Krise RWE ist in „äußerst schwieriger Lage“

„Keiner unserer Unternehmensbereiche ist mehr sicher.“

Düsseldorf – Die Krise des Energiekonzerns RWE verschärft sich. „RWE befindet sich in einer äußerst schwierigen Lage. Keiner unserer Unternehmensbereiche ist mehr sicher.

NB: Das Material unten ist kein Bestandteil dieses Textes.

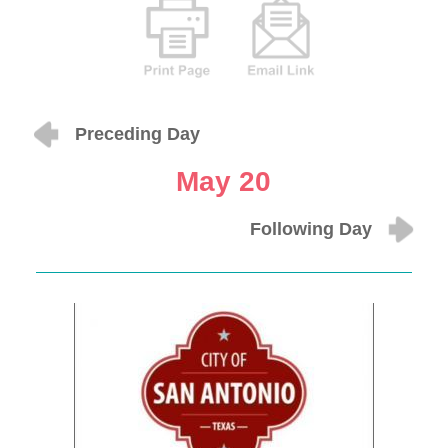
Preceding Day
May 20
Following Day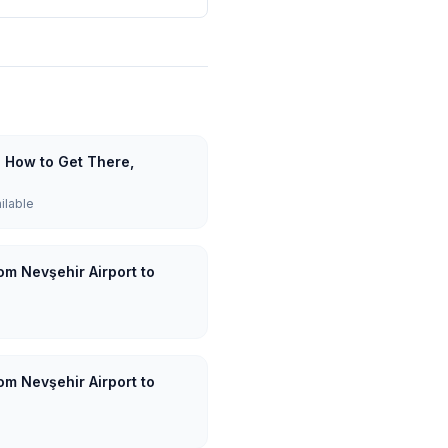
: How to Get There,
ailable
om Nevşehir Airport to
om Nevşehir Airport to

Dies gilt für den gesamten Konzern“, heißt es einem Papier, das der RWE-Vorstand nun an seine Führungskräfte verteilte und das der „Rheinischen Post“ (Donnerstag-Ausgabe) vorliegt. „Unser Verschuldungsgrad ist eine schwere Belastung, die unsere Möglichkeiten erstickt.“

Das Papier war Basis für das Treffen von 1500 Führungskräften am Dienstag und Mittwoch in Essen und an ausländischen Standorten. Dort schworen RWE-Chef Peter Terium und die Vorstände die Führungskräfte auf den Konzern-Umbau und die Devise „We are RWE“ ein.

Verdi plant Aktionstag

Auch die Gewerkschaft Verdi ist besorgt. Für den 8. Oktober plant Verdi einen bundesweiten Aktionstag, um staatlich organisierte Hilfe (Kapazitätsmarkt) für Versorger wie RWE zu fordern. Verdi-Chef Frank Bsirske spricht am RWE-Standort Niederaußem, wie der Verdi-Sprecher auf Anfrage sagte. Verdi sehe ohne Hilfe 20.000 Stellen in der Branche bedroht.